Three Conservative MPs have just joined the eight former Labour MPs who have already formed The Independent Group (TIG) in Parliament.
Unashamedly “centrist” and pro-EU, TIG offers an obvious home for the many millions of Remainers who feel that neither Theresa May’s Conservative, nor Jeremy Corbyn’s Labour, adequately represent their views.
The Tories and Labour will take some shifting, such is the power of their brands and the emotional hold they have over vast swathes of the voting population.
But TIG seems to have hit a sweet spot, and it’s possible, though by no means guaranteed, that what appears to be a motley crew now could develop into a considerable political force.

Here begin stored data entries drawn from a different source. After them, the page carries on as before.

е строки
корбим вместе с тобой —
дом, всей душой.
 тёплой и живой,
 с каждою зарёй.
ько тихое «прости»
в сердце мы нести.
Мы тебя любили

Could Brexit be such a catalyst for political upheaval? Yes. Research by Sir John Curtice reveals that 94% of people say they have a strong Brexit identity, whereas rather fewer (80%) identify with a political party.
If, therefore, we were building a party-political structure from scratch, we might have:
- Jeremy Corbyn’s Labour Party: lukewarm about the EU; socialist economically; strongly into identity politics.
- The centrist and pro-Remain Independent Group, comprising those who might consider themselves on the right of the Labour Party and on the left of the Conservative Party, presumably in some sort of alliance with the LibDems.
- Theresa May’s Conservative Party — committed to Brexit of some sort, but falling short of the pure (or “real”) Brexit demanded by others; otherwise socially and economically liberal.
- Nigel Farage’s Brexit Party, in alliance with the European Reform Group led by Jacob Rees-Mogg; socially and economically conservative.
Many would feel that such a structure, especially if based on a system of proportional representation, would give many more voters a natural home than our current structure.